DATASET RECORDS section start

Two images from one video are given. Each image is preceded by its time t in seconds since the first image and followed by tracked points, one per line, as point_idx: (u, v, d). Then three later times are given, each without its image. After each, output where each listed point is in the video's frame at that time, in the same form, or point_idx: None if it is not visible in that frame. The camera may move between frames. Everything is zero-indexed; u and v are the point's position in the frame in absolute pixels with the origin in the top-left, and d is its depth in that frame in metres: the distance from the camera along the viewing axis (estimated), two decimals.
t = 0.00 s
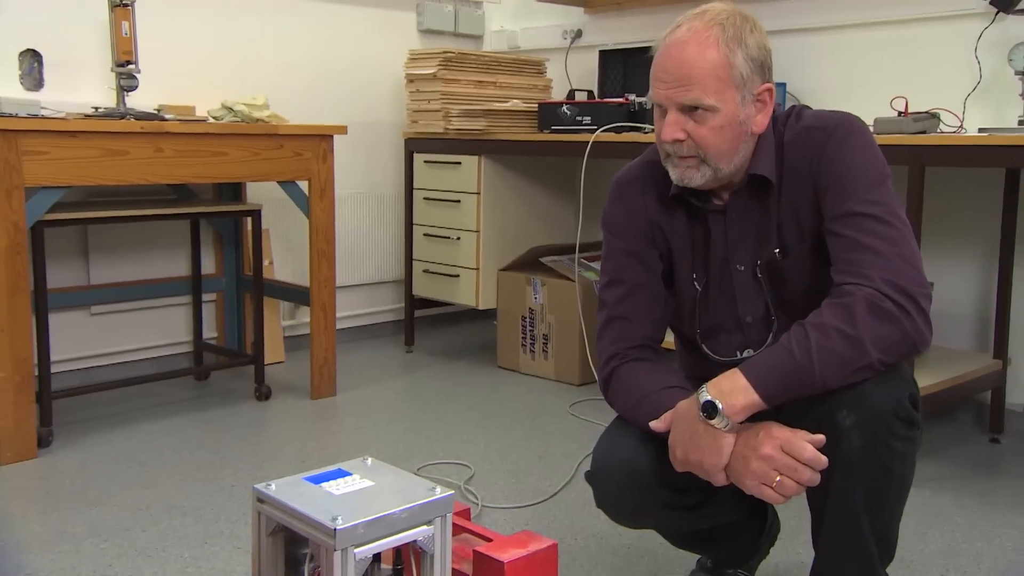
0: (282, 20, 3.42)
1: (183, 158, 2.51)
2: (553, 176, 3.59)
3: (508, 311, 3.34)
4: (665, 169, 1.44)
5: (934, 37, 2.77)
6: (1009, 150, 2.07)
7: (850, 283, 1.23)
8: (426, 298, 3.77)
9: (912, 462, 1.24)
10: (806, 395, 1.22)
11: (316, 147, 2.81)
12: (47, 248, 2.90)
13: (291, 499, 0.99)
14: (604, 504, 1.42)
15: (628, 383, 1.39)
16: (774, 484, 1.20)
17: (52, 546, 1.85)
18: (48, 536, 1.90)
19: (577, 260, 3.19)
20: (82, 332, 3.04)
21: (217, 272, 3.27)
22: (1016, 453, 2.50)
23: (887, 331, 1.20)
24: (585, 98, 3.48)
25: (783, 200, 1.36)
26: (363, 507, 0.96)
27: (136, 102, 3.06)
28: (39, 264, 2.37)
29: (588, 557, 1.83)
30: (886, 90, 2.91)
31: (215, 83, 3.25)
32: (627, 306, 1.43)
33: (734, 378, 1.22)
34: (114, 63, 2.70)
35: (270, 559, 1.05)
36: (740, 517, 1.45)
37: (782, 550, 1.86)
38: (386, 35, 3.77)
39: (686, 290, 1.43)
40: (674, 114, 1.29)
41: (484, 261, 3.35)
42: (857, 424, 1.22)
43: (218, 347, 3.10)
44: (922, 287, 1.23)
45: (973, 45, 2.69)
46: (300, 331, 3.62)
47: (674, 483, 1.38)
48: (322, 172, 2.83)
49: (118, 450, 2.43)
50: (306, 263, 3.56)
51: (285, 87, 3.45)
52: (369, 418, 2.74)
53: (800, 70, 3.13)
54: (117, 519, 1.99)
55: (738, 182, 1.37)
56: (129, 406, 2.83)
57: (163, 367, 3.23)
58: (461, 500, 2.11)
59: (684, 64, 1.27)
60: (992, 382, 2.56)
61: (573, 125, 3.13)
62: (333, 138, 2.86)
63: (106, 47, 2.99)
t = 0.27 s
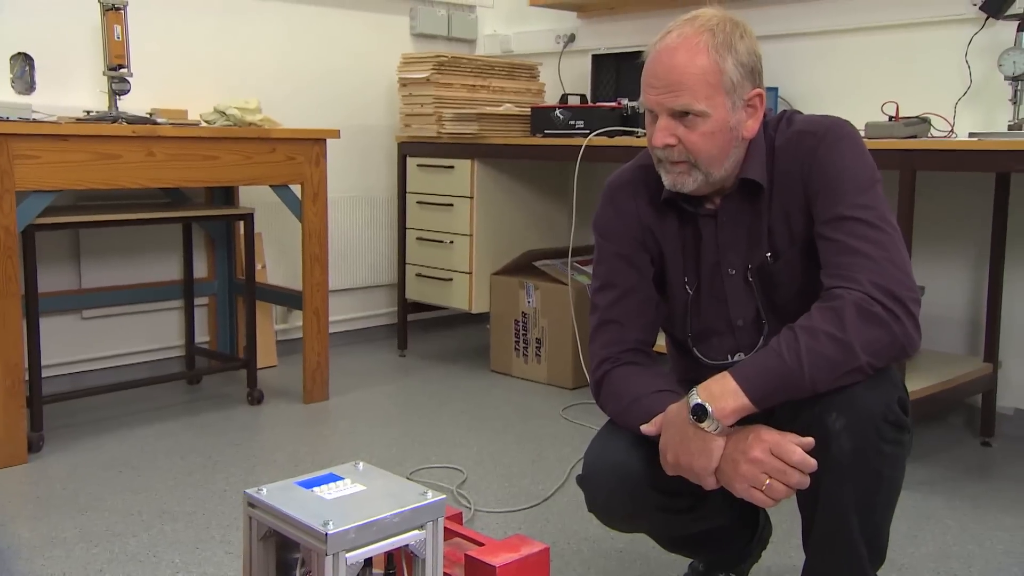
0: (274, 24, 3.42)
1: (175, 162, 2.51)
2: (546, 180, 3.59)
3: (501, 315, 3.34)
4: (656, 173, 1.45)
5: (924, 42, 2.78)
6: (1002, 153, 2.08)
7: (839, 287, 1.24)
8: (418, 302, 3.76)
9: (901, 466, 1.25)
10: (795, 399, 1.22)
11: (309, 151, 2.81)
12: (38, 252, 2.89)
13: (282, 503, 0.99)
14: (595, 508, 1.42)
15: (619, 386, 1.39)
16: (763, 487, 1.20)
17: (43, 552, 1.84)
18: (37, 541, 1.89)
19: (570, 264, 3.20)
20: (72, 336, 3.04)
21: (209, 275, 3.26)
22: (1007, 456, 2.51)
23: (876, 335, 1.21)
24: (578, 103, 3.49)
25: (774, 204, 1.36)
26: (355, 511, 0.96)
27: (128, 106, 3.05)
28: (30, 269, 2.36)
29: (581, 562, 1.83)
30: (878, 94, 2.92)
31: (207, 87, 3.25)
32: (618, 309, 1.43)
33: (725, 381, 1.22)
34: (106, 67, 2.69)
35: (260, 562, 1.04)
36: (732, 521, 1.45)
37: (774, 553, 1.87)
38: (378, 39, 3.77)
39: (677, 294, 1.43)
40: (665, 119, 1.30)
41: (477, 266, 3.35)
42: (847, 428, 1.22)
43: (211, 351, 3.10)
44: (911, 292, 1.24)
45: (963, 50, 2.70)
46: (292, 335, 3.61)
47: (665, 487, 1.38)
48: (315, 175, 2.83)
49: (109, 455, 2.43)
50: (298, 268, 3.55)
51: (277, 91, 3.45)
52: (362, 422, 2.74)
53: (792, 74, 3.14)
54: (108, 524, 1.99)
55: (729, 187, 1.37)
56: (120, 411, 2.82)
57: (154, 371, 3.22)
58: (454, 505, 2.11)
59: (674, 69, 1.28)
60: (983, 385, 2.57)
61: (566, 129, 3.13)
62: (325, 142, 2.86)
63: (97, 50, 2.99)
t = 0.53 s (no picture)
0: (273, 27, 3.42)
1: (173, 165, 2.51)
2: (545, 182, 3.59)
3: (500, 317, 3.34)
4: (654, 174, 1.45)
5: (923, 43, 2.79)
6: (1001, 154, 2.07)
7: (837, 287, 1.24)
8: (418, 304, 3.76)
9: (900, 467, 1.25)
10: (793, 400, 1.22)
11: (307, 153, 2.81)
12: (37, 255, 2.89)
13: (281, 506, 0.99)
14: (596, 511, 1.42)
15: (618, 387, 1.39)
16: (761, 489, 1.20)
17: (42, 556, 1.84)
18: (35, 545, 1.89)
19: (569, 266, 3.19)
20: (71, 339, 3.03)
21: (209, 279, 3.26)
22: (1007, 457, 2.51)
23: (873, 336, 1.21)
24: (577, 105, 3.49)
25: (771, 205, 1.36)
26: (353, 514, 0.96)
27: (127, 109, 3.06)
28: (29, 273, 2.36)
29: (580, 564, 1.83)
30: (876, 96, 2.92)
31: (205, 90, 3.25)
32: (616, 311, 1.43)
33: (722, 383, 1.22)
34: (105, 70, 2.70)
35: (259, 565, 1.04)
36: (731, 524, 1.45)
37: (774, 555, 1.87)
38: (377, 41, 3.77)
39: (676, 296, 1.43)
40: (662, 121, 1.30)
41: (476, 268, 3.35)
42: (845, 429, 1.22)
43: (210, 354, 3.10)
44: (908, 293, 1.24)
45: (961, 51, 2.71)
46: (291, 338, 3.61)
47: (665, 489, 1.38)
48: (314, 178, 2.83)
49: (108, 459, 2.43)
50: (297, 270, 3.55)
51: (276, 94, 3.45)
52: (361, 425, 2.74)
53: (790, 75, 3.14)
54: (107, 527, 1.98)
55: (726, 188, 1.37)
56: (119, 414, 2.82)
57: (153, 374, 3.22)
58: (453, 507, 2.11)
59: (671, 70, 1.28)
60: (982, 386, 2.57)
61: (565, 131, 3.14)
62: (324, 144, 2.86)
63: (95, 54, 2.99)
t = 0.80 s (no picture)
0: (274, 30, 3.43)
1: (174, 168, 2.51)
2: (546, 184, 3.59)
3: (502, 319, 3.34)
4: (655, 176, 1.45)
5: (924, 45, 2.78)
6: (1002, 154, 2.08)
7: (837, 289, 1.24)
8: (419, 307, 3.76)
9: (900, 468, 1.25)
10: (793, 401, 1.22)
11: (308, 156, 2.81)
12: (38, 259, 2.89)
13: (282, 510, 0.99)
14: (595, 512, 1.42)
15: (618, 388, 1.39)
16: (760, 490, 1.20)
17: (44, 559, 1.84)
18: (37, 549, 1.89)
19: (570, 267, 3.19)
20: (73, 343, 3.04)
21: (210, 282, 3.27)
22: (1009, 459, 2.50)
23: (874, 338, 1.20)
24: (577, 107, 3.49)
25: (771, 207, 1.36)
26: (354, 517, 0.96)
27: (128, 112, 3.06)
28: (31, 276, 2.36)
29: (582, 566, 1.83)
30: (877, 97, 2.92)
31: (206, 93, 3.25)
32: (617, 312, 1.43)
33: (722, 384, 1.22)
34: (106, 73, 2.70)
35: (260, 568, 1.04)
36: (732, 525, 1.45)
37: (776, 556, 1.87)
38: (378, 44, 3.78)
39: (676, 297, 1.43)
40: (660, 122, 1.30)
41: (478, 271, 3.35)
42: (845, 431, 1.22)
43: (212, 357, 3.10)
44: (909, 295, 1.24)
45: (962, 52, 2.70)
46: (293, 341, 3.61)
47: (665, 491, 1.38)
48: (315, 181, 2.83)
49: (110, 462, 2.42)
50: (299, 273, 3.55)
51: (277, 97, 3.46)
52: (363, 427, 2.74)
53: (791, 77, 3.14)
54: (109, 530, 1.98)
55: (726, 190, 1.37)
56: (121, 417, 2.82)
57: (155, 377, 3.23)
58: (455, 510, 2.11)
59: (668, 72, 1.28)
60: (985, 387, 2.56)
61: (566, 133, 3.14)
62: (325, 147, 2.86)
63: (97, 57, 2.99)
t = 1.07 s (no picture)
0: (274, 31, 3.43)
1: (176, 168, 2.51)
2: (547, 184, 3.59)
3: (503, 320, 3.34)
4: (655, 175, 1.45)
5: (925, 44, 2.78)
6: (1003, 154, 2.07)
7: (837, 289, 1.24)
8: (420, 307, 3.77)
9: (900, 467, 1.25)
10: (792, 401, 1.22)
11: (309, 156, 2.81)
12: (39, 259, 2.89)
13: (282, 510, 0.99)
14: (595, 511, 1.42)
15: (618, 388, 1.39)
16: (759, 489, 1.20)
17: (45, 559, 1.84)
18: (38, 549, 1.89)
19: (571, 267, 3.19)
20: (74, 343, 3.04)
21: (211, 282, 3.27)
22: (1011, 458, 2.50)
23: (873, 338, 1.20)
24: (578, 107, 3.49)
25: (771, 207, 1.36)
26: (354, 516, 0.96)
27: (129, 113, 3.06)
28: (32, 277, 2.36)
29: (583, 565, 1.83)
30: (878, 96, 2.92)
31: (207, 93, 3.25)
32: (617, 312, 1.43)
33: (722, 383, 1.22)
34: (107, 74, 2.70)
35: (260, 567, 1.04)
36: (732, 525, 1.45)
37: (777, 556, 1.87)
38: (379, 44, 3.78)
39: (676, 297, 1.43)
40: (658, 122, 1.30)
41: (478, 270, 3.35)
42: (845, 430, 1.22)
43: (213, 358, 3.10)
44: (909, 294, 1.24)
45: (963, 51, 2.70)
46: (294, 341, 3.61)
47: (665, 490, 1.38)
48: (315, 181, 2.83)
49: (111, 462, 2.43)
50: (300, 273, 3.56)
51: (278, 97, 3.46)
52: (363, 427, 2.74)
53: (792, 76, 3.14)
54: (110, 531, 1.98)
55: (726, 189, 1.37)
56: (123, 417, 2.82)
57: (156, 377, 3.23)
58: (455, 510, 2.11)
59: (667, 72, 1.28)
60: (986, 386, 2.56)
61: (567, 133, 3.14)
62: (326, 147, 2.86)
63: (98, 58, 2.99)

DATASET RECORDS section end
DATASET RECORDS section start

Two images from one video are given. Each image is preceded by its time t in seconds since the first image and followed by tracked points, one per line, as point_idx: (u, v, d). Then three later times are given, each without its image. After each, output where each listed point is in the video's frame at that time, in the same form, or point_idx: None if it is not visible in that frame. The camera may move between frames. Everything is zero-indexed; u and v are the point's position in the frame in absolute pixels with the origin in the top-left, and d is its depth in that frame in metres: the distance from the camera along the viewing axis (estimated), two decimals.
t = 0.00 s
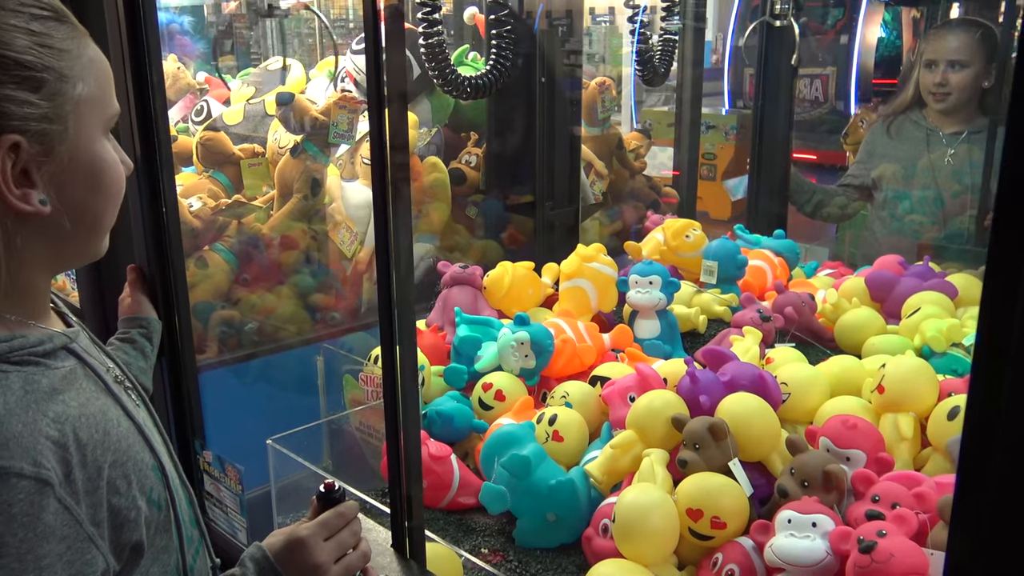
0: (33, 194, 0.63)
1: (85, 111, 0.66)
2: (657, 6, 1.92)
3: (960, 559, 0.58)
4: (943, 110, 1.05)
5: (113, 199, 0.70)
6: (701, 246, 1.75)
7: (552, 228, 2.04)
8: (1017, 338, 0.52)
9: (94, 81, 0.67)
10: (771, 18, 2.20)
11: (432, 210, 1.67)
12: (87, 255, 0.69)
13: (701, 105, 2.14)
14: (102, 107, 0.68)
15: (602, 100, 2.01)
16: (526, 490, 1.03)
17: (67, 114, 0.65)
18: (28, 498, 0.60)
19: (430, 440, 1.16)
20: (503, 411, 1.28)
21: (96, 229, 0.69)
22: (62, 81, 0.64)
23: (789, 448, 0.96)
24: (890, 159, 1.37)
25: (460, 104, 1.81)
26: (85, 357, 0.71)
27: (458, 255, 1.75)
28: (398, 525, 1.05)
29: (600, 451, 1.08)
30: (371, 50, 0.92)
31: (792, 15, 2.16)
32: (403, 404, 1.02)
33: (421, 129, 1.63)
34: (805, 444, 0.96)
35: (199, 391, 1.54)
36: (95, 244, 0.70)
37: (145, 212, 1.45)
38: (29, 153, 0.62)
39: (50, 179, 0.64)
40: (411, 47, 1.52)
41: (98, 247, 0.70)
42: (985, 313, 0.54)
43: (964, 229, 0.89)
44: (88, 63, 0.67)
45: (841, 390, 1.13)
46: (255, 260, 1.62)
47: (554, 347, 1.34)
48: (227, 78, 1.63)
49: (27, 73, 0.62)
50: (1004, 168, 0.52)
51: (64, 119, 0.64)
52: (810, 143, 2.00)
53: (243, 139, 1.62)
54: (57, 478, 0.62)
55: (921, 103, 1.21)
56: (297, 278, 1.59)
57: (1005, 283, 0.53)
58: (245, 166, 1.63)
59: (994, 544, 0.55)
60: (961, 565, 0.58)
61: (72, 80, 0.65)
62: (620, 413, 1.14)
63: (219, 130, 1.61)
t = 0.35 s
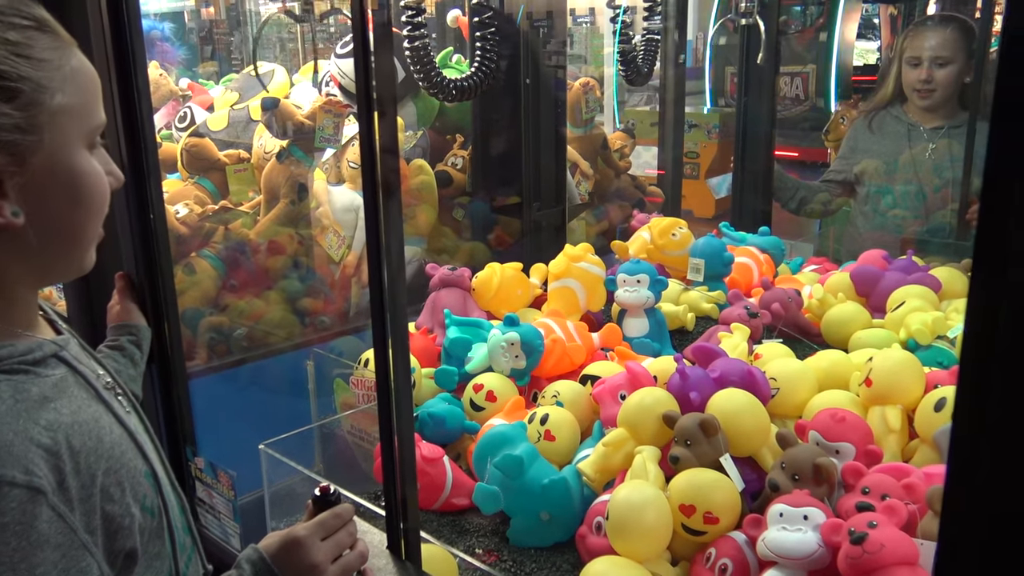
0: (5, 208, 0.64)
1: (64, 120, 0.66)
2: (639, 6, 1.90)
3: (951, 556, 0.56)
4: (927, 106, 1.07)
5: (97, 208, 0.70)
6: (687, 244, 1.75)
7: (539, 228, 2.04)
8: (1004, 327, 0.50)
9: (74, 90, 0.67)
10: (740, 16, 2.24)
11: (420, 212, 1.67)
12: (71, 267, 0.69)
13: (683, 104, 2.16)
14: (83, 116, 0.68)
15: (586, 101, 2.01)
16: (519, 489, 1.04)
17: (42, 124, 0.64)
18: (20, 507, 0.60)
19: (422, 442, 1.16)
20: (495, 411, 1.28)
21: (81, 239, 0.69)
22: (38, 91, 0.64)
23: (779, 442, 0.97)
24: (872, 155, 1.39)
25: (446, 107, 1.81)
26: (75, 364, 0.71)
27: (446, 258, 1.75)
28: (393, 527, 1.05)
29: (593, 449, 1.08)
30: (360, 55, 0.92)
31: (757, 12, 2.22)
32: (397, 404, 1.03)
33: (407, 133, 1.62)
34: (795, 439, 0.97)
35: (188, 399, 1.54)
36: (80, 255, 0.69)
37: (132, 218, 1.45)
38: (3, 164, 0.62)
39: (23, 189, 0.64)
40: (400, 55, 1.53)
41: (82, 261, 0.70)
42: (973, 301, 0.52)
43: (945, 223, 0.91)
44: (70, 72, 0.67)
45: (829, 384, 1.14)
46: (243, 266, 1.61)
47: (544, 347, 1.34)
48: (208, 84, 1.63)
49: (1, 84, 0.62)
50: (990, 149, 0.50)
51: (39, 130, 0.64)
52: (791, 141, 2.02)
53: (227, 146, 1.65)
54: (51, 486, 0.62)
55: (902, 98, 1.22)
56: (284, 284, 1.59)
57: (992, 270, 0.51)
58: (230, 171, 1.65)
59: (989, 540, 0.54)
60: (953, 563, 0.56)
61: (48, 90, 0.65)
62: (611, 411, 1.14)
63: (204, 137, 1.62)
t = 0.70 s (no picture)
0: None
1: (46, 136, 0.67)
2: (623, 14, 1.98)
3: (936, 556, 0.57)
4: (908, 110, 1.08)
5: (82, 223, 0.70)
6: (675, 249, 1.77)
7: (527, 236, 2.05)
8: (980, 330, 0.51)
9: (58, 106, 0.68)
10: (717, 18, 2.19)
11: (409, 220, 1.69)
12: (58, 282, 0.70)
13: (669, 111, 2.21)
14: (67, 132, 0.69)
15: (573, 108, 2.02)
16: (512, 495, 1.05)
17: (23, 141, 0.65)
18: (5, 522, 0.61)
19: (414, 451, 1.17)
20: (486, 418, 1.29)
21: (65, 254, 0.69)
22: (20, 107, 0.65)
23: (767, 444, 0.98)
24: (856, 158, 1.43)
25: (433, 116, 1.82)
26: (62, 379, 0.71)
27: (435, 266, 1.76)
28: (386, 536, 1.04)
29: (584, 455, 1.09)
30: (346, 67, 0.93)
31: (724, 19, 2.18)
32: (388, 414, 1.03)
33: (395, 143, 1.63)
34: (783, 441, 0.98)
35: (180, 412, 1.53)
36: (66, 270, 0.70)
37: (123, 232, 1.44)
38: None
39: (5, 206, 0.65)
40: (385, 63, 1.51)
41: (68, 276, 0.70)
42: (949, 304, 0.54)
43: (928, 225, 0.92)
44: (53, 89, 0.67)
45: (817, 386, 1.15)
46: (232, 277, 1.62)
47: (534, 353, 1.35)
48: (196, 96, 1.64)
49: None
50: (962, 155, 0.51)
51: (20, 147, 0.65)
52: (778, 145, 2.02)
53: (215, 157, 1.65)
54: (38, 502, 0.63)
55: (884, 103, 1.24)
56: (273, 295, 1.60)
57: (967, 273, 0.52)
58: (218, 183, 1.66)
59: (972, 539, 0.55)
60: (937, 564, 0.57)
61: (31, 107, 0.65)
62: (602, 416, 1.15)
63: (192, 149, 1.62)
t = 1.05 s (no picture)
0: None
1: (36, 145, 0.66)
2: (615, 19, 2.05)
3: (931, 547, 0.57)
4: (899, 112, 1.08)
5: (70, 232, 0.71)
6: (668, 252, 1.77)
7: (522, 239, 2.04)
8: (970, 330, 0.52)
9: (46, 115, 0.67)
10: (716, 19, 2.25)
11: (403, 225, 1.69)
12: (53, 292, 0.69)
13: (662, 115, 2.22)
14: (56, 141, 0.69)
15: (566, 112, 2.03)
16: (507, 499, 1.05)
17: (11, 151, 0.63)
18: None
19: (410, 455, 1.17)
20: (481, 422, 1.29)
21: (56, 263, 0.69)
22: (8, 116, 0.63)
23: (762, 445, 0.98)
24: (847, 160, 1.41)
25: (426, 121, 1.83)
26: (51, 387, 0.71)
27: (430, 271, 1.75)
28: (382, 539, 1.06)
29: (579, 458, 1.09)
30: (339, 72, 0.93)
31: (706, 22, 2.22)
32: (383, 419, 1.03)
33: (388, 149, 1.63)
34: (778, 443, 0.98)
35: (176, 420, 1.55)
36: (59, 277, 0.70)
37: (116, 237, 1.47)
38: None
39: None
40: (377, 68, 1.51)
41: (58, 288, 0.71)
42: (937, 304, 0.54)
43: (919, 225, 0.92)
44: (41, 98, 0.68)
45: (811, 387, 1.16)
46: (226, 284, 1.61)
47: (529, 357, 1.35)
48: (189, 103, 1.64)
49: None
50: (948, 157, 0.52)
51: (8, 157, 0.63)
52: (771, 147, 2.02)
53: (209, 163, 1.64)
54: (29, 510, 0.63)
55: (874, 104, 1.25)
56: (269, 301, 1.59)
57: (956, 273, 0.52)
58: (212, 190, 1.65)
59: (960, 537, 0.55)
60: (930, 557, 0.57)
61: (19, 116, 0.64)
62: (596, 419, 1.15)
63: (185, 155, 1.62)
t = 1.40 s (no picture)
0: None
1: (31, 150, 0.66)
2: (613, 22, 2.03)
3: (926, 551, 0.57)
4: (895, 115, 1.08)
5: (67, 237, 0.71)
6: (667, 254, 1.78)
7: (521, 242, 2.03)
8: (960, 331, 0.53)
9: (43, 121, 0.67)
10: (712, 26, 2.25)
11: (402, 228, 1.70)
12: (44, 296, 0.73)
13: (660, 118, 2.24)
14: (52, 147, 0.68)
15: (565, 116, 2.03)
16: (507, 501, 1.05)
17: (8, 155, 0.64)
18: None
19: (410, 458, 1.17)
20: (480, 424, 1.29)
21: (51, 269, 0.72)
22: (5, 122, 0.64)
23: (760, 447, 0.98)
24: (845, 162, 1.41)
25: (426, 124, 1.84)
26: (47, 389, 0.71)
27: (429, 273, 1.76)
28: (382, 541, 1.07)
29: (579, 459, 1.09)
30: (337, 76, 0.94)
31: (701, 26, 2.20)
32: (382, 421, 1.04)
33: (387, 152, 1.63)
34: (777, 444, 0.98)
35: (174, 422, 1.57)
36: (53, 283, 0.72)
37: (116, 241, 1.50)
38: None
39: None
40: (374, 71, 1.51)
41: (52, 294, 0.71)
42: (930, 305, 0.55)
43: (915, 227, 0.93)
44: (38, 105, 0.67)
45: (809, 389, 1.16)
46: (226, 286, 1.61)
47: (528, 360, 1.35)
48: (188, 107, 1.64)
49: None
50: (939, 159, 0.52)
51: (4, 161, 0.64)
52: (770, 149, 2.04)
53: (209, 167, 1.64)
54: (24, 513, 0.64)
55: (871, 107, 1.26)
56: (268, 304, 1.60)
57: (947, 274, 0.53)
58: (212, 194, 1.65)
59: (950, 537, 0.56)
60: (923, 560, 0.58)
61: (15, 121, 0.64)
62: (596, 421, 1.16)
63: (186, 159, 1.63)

DATASET RECORDS section end

## PROBLEM TO SOLVE
Line for line, output the entries above from the line with "41: (484, 261, 3.35)" to the line with "6: (1002, 153, 2.08)", both included, and nothing more. Skip pictures.

## RESULT OF THE TASK
41: (484, 261, 3.35)
42: (857, 424, 1.22)
43: (218, 347, 3.10)
44: (922, 287, 1.23)
45: (973, 45, 2.69)
46: (300, 331, 3.62)
47: (674, 483, 1.38)
48: (322, 172, 2.83)
49: (118, 450, 2.43)
50: (306, 263, 3.56)
51: (285, 87, 3.45)
52: (369, 418, 2.74)
53: (800, 70, 3.13)
54: (117, 519, 1.99)
55: (738, 182, 1.37)
56: (129, 406, 2.83)
57: (163, 367, 3.23)
58: (461, 500, 2.11)
59: (684, 64, 1.27)
60: (992, 382, 2.56)
61: (573, 125, 3.13)
62: (333, 138, 2.86)
63: (106, 47, 2.99)
t = 0.27 s
0: (274, 24, 3.42)
1: (175, 162, 2.51)
2: (546, 180, 3.59)
3: (501, 315, 3.34)
4: (656, 173, 1.45)
5: (924, 42, 2.78)
6: (1002, 153, 2.08)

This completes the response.